WHAT TO WORK ON: Exact copy, pictures excluded: reproduce every record below.

RECORDED DATA:
BEGIN
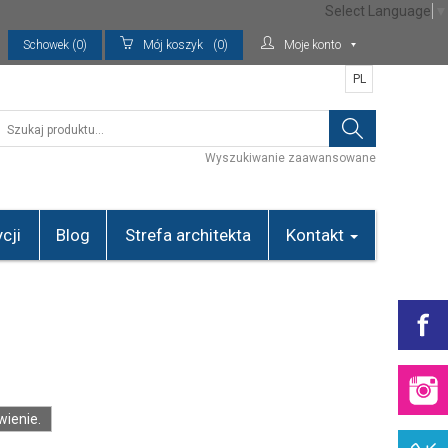
Select Language
▼
Schowek (0)
Mój koszyk
(0)
Moje konto
PL
Wyszukiwanie zaawansowane
cji
Blog
Strefa architekta
Kontakt
ienie.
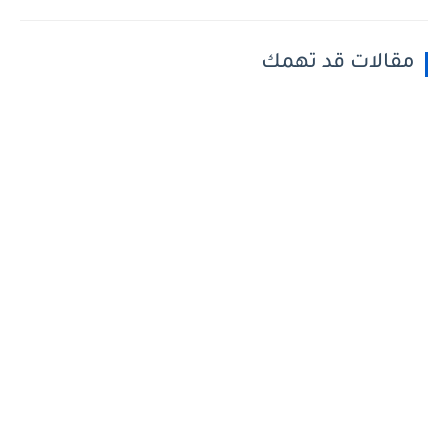
مقالات قد تهمك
END
YOUR RESPONSE:
Select Language
▼
Schowek (0)
Mój koszyk
(0)
Moje konto
PL
Wyszukiwanie zaawansowane
cji
Blog
Strefa architekta
Kontakt
ienie.
مقالات قد تهمك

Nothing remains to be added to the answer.